Сегодня, когда советский читатель знаком с творчеством таких известных марокканских писателей, как Дрис Шрайби, Ахмед Сейфриуйи, Мухаммед Зефзаф, Абу аль-Керим Галляб, уже нет необходимости доказывать значимость Тахара Бенжеллуна для марокканской литературы. Если бы даже он написал только один свой роман — «Харруда», или «Одиночное заключение», или «Моха-безумец, Моха-мудрец», было бы вполне достаточно, чтобы сказать: художник он крупный, значительный и по глубине тем, которые разрабатывает, и по способу их осмысления. Но время идет вперед, увлекая за собой и писателя, заставляя его пополнять свои познания о действительности, вновь рассказывать нам о ней, в надежде на способность разделить с ним все его боли и тревоги за судьбу родной страны — Марокко…

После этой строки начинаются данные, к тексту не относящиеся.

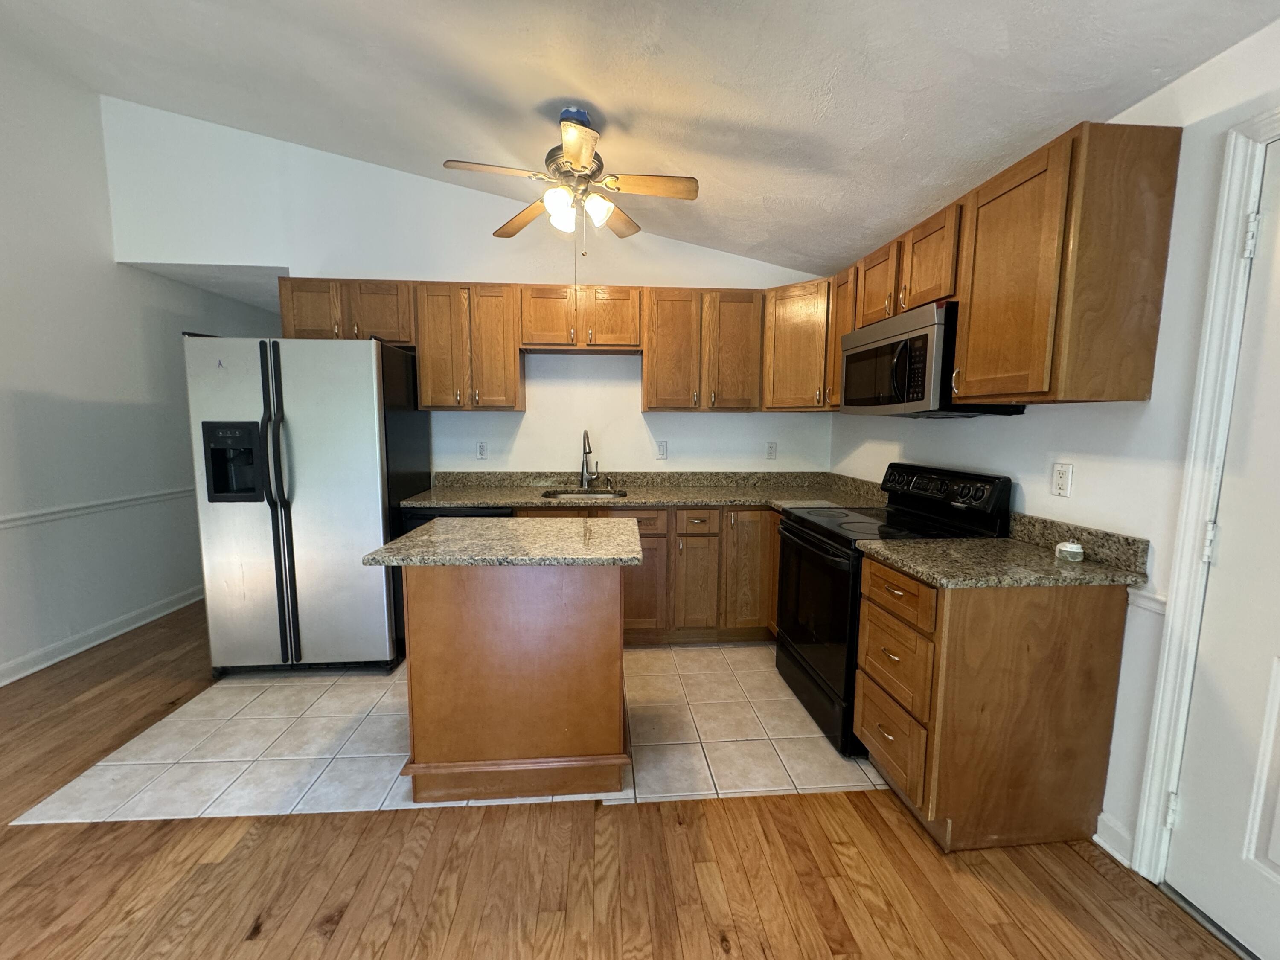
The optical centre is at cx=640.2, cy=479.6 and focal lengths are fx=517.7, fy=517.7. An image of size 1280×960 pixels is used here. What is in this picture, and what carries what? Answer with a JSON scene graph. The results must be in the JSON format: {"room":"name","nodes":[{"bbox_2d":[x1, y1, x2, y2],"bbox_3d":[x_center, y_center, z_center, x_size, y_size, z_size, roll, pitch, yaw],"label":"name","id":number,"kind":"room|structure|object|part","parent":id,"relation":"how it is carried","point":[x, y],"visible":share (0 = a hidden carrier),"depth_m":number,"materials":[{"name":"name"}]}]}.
{"room":"kitchen","nodes":[
{"label":"kitchen","id":0,"kind":"room"},
{"bbox_2d":[0,37,279,689],"bbox_3d":[-3.225,-0.552,1.497,0.127,3.456,7.704,0,7,-4],"label":"left wall","id":1,"kind":"structure","parent":0,"point":[22,410],"depth_m":3.01,"materials":[{"name":"white paint"}]},
{"bbox_2d":[0,485,196,529],"bbox_3d":[-3.269,0.282,2.077,0.026,0.064,5.382,0,7,-4],"label":"chair rail","id":2,"kind":"object","parent":1,"relation":"attached to","point":[38,517],"visible":0.68,"depth_m":3.05,"materials":[{"name":"white paint"}]},
{"bbox_2d":[0,585,205,685],"bbox_3d":[-3.253,1.084,1.928,0.021,0.109,7.255,0,7,-4],"label":"baseboard","id":3,"kind":"structure","parent":1,"relation":"attached to","point":[1,684],"depth_m":3.11,"materials":[{"name":"white paint"}]},
{"bbox_2d":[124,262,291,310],"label":"hallway ceiling","id":4,"kind":"structure","parent":0,"point":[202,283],"depth_m":3.67,"materials":[{"name":"white paint"}]},
{"bbox_2d":[10,638,885,825],"bbox_3d":[-0.425,1.054,2.765,3.513,0.009,1.869,0,7,-4],"label":"tile floor","id":5,"kind":"structure","parent":0,"point":[266,684],"depth_m":2.19,"materials":[{"name":"beige tile"}]},
{"bbox_2d":[184,332,429,675],"bbox_3d":[-1.789,0.121,2.984,0.922,1.758,0.918,0,7,-4],"label":"refrigerator","id":6,"kind":"object","parent":5,"relation":"on","point":[367,372],"visible":0.93,"depth_m":2.61,"materials":[{"name":"silver metal"}]},
{"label":"handles","id":7,"kind":"part","parent":6,"relation":"part of","materials":[{"name":"black plastic"}]},
{"bbox_2d":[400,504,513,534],"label":"dishwasher","id":8,"kind":"object","parent":5,"relation":"on","point":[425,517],"visible":0.08,"depth_m":2.90,"materials":[{"name":"black"}]},
{"bbox_2d":[393,566,631,800],"bbox_3d":[-0.472,0.678,2.126,0.887,0.878,0.644,0,7,-4],"label":"kitchen island","id":9,"kind":"object","parent":5,"relation":"on","point":[438,633],"visible":0.91,"depth_m":1.84,"materials":[{"name":"brown wood"}]},
{"bbox_2d":[363,517,646,566],"bbox_3d":[-0.459,0.232,2.076,0.904,0.036,0.681,0,7,-4],"label":"island countertop","id":10,"kind":"structure","parent":9,"relation":"on","point":[533,522],"depth_m":1.88,"materials":[{"name":"stone"}]},
{"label":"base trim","id":11,"kind":"part","parent":9,"relation":"part of","materials":[{"name":"brown wood"}]},
{"bbox_2d":[513,505,779,645],"bbox_3d":[0.116,0.550,3.307,1.993,0.873,0.646,0,7,-4],"label":"base cabinets","id":12,"kind":"object","parent":5,"relation":"on","point":[685,536],"visible":0.36,"depth_m":3.03,"materials":[{"name":"brown wood"}]},
{"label":"drawer","id":13,"kind":"part","parent":12,"relation":"part of","materials":[{"name":"brown wood"}]},
{"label":"cabinet door","id":14,"kind":"part","parent":12,"relation":"part of","materials":[{"name":"brown wood"}]},
{"bbox_2d":[403,469,891,511],"bbox_3d":[0.062,0.056,3.258,2.944,0.142,0.814,0,7,-4],"label":"countertop","id":15,"kind":"structure","parent":12,"relation":"on","point":[544,501],"depth_m":3.32,"materials":[{"name":"stone"}]},
{"bbox_2d":[538,487,628,500],"bbox_3d":[-0.365,0.194,3.268,0.561,0.184,0.445,0,7,-4],"label":"sink","id":16,"kind":"object","parent":15,"relation":"in","point":[562,493],"visible":0.24,"depth_m":3.43,"materials":[{"name":"silver metal"}]},
{"bbox_2d":[578,428,600,489],"bbox_3d":[-0.333,-0.137,3.394,0.119,0.393,0.237,0,7,-4],"label":"faucet","id":17,"kind":"object","parent":15,"relation":"on","point":[586,452],"visible":0.99,"depth_m":3.46,"materials":[{"name":"silver metal"}]},
{"bbox_2d":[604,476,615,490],"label":"soap dispenser","id":18,"kind":"object","parent":15,"relation":"on","point":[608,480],"visible":0.99,"depth_m":3.42,"materials":[{"name":"silver metal"}]},
{"bbox_3d":[0.314,0.628,3.063,0.214,0.556,0.173,0,7,-4],"label":"cabinet door","id":19,"kind":"part","parent":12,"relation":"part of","materials":[{"name":"brown wood"}]},
{"bbox_3d":[0.323,0.243,2.982,0.238,0.137,0.086,0,7,-4],"label":"drawer","id":20,"kind":"part","parent":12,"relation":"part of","materials":[{"name":"brown wood"}]},
{"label":"cabinet door","id":21,"kind":"part","parent":12,"relation":"part of","materials":[{"name":"brown wood"}]},
{"bbox_2d":[774,462,1011,757],"bbox_3d":[1.076,0.519,2.415,0.718,1.141,0.756,0,7,-4],"label":"stove","id":22,"kind":"object","parent":5,"relation":"on","point":[812,541],"visible":0.54,"depth_m":2.24,"materials":[{"name":"black metal"}]},
{"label":"oven door","id":23,"kind":"part","parent":22,"relation":"part of","materials":[{"name":"black glass"}]},
{"bbox_3d":[1.332,0.061,2.447,0.155,0.215,0.713,0,7,-4],"label":"control panel","id":24,"kind":"part","parent":22,"relation":"part of","materials":[{"name":"black"}]},
{"bbox_2d":[102,98,833,478],"bbox_3d":[-0.896,-0.712,3.498,4.546,3.344,0.124,0,7,-4],"label":"back wall","id":25,"kind":"structure","parent":0,"point":[640,412],"depth_m":3.35,"materials":[{"name":"white paint"}]},
{"bbox_2d":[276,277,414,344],"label":"upper cabinet","id":26,"kind":"object","parent":25,"relation":"attached to","point":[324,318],"visible":0.73,"depth_m":3.05,"materials":[{"name":"brown wood"}]},
{"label":"cabinet door","id":27,"kind":"part","parent":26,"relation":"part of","materials":[{"name":"brown wood"}]},
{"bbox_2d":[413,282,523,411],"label":"upper cabinet","id":28,"kind":"object","parent":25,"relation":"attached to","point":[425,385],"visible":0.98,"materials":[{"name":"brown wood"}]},
{"bbox_2d":[475,440,487,458],"bbox_3d":[-1.071,-0.198,3.482,0.072,0.118,0.009,0,7,-4],"label":"wall outlet","id":29,"kind":"object","parent":25,"relation":"attached to","point":[481,447],"visible":0.99,"depth_m":3.48,"materials":[{"name":"white plastic"}]},
{"bbox_2d":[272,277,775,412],"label":"upper cabinets","id":30,"kind":"object","parent":25,"relation":"attached to","point":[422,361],"visible":0.86,"depth_m":3.15,"materials":[{"name":"brown wood"}]},
{"bbox_2d":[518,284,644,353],"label":"upper cabinet","id":31,"kind":"object","parent":25,"relation":"attached to","point":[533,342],"visible":0.98,"depth_m":3.18,"materials":[{"name":"brown wood"}]},
{"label":"cabinet door","id":32,"kind":"part","parent":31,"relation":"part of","materials":[{"name":"brown wood"}]},
{"bbox_2d":[654,439,668,458],"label":"light switch","id":33,"kind":"object","parent":25,"relation":"attached to","point":[661,452],"visible":0.99,"depth_m":3.58,"materials":[{"name":"white plastic"}]},
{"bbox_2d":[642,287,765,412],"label":"upper cabinet","id":34,"kind":"object","parent":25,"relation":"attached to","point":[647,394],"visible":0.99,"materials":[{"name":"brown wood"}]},
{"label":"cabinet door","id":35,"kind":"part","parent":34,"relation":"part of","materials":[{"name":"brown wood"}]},
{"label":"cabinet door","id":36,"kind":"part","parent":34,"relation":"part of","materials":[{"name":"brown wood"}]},
{"bbox_2d":[765,441,777,459],"bbox_3d":[0.925,-0.201,3.651,0.072,0.118,0.009,0,7,-4],"label":"outlet","id":37,"kind":"object","parent":25,"relation":"attached to","point":[772,452],"visible":0.99,"depth_m":3.65,"materials":[{"name":"white plastic"}]},
{"bbox_2d":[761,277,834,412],"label":"corner upper cabinet","id":38,"kind":"object","parent":25,"relation":"attached to","point":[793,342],"visible":0.57,"depth_m":3.13,"materials":[{"name":"brown wood"}]},
{"bbox_2d":[0,602,1237,959],"bbox_3d":[-1.065,1.177,1.961,5.517,0.082,9.050,0,7,-4],"label":"wood floor","id":39,"kind":"structure","parent":0,"point":[385,955],"depth_m":1.56,"materials":[{"name":"brown wood"}]},
{"bbox_2d":[853,552,1132,852],"bbox_3d":[1.172,0.727,1.853,0.654,0.881,0.500,0,7,-4],"label":"base cabinet","id":40,"kind":"object","parent":39,"relation":"on","point":[878,754],"visible":0.86,"depth_m":1.63,"materials":[{"name":"brown wood"}]},
{"bbox_3d":[0.896,0.935,1.856,0.043,0.256,0.369,0,7,-4],"label":"drawer","id":41,"kind":"part","parent":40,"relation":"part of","materials":[{"name":"brown wood"}]},
{"bbox_2d":[854,509,1149,588],"bbox_3d":[1.201,0.236,1.787,0.697,0.135,0.617,0,7,-4],"label":"countertop","id":42,"kind":"structure","parent":40,"relation":"on","point":[1042,560],"depth_m":1.71,"materials":[{"name":"stone"}]},
{"bbox_2d":[1054,540,1084,562],"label":"plug-in device","id":43,"kind":"object","parent":42,"relation":"on","point":[1072,549],"visible":1,"depth_m":1.70,"materials":[{"name":"white plastic"}]},
{"bbox_2d":[0,0,1279,275],"bbox_3d":[-0.647,-1.576,0.925,4.908,0.177,5.879,0,7,-4],"label":"ceiling","id":44,"kind":"structure","parent":0,"point":[584,79],"depth_m":2.04,"materials":[{"name":"white paint"}]},
{"bbox_2d":[442,106,699,251],"bbox_3d":[-0.284,-1.258,2.311,1.010,0.733,1.008,-6,9,-42],"label":"ceiling fan","id":45,"kind":"object","parent":44,"relation":"hanging from","point":[571,154],"visible":0.99,"depth_m":2.25,"materials":[{"name":"metal"}]},
{"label":"fan blade","id":46,"kind":"part","parent":45,"relation":"part of","materials":[{"name":"brown wood"}]},
{"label":"fan blade","id":47,"kind":"part","parent":45,"relation":"part of","materials":[{"name":"brown wood"}]},
{"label":"shade","id":48,"kind":"part","parent":45,"relation":"part of","materials":[{"name":"white glass"}]},
{"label":"motor housing","id":49,"kind":"part","parent":45,"relation":"part of","materials":[{"name":"metal"}]},
{"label":"shades","id":50,"kind":"part","parent":45,"relation":"part of","materials":[{"name":"white glass"}]},
{"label":"shade","id":51,"kind":"part","parent":45,"relation":"part of","materials":[{"name":"white glass"}]},
{"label":"blade","id":52,"kind":"part","parent":45,"relation":"part of","materials":[{"name":"brown wood"}]},
{"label":"fan blade","id":53,"kind":"part","parent":45,"relation":"part of","materials":[{"name":"brown wood"}]},
{"bbox_2d":[827,11,1279,886],"bbox_3d":[1.638,0.086,0.760,0.127,2.410,6.010,0,7,-4],"label":"right wall","id":54,"kind":"structure","parent":0,"point":[1199,74],"depth_m":1.58,"materials":[{"name":"white paint"}]},
{"bbox_2d":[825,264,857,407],"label":"upper cabinet","id":55,"kind":"object","parent":54,"relation":"attached to","point":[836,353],"visible":0.3,"depth_m":2.80,"materials":[{"name":"brown wood"}]},
{"bbox_2d":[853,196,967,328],"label":"upper cabinet","id":56,"kind":"object","parent":54,"relation":"attached to","point":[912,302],"visible":0.54,"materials":[{"name":"brown wood"}]},
{"bbox_2d":[840,299,1025,416],"bbox_3d":[1.232,-0.497,2.310,0.443,0.413,0.747,0,7,-4],"label":"microwave","id":57,"kind":"object","parent":56,"relation":"attached to","point":[859,356],"visible":0.75,"depth_m":2.10,"materials":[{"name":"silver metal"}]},
{"bbox_2d":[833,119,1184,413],"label":"upper cabinets","id":58,"kind":"object","parent":54,"relation":"attached to","point":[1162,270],"visible":0.88,"depth_m":1.56,"materials":[{"name":"brown wood"}]},
{"bbox_2d":[1050,461,1073,497],"bbox_3d":[1.503,-0.001,1.849,0.009,0.117,0.071,0,7,-4],"label":"wall outlet","id":59,"kind":"object","parent":54,"relation":"attached to","point":[1063,482],"visible":0.97,"depth_m":1.84,"materials":[{"name":"white plastic"}]},
{"bbox_2d":[1094,810,1134,866],"bbox_3d":[1.519,1.148,1.636,0.017,0.106,0.198,0,7,-4],"label":"baseboard","id":60,"kind":"structure","parent":54,"relation":"attached to","point":[1095,837],"depth_m":1.66,"materials":[{"name":"white paint"}]},
{"bbox_2d":[1126,587,1169,615],"bbox_3d":[1.537,0.367,1.513,0.023,0.062,0.295,0,7,-4],"label":"chair rail","id":61,"kind":"object","parent":54,"relation":"attached to","point":[1146,603],"visible":0.27,"depth_m":1.55,"materials":[{"name":"white paint"}]},
{"bbox_2d":[1128,105,1279,880],"bbox_3d":[1.635,0.196,0.987,0.164,2.144,0.988,0,7,-4],"label":"door frame","id":62,"kind":"structure","parent":54,"relation":"attached to","point":[1153,786],"depth_m":1.41,"materials":[{"name":"white paint"}]},
{"bbox_2d":[1166,136,1279,956],"bbox_3d":[1.601,0.232,0.980,0.097,2.031,0.886,0,7,-4],"label":"door","id":63,"kind":"structure","parent":54,"relation":"in","point":[1188,859],"depth_m":1.35,"materials":[{"name":"white paint"}]},
{"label":"hinge","id":64,"kind":"part","parent":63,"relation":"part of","materials":[{"name":"metal"}]},
{"bbox_3d":[1.546,0.179,1.419,0.025,0.100,0.023,0,7,-4],"label":"hinge","id":65,"kind":"part","parent":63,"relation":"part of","materials":[{"name":"metal"}]},
{"bbox_3d":[1.583,-0.622,1.353,0.027,0.097,0.024,0,7,-4],"label":"hinge","id":66,"kind":"part","parent":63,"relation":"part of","materials":[{"name":"metal"}]}
]}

Все, написанное Бенджеллуном, — его романы, поэтические сборники, социально-психологические эссе, — все о своем народе, о его проблемах, — самых животрепещущих, о его надеждах, о его неумирающей мечте — о свободе. Для меня, как и для всех, кому интересно все то, чем полна современная история арабского мира, — бесценно всякое правдивое свидетельство, тем более — художественная информация, облекающая его в выразительную, эмоциональную форму, порой оказывающуюся намного эффективнее, чем прямой документальный текст. Ну, а в условиях, когда не всякую правду услышать можно, эта информация порой становится и единственной вестью, способной всерьез рассказать о стране…
Когда-то, написав главу о творчестве Тахара Бенджеллуна в своей книге о магрибинских франкоязычных писателях 60—70-х годов, я назвала ее «Верность грядущим веснам». К началу 90-х годов — это очевидно — писатель продолжает хранить эту верность. Первые, «покрытые инеем», как он писал в одном своем стихотворении, ростки надежды, пробившиеся в его ранних произведениях, не погибли под натиском бурь в нелегкой судьбе и самой страны, и ее литературы.
Главным было не утратить веры. А в творчестве Бенджеллуна действительно возрождался и одновременно рассеивался миф о народе, тесно связанном с солнцем, спаянном с ним кровавыми узами. «За эту любовь, за этот союз народу приходится, — писал замечательный марокканский поэт и прозаик М. Хайреддин, — жестоко расплачиваться с прожорливыми хищниками… И если книги поэта, — отмечалось далее, — полны символов, то в них — не только разоблачение. В каждом стихе Бенджеллуна, в каждой фразе его — освежающий ветер, в дыхании которого — надежда на возрождение»… Важно, что это уловили и поняли его соотечественники. Прислушаемся к ним и мы.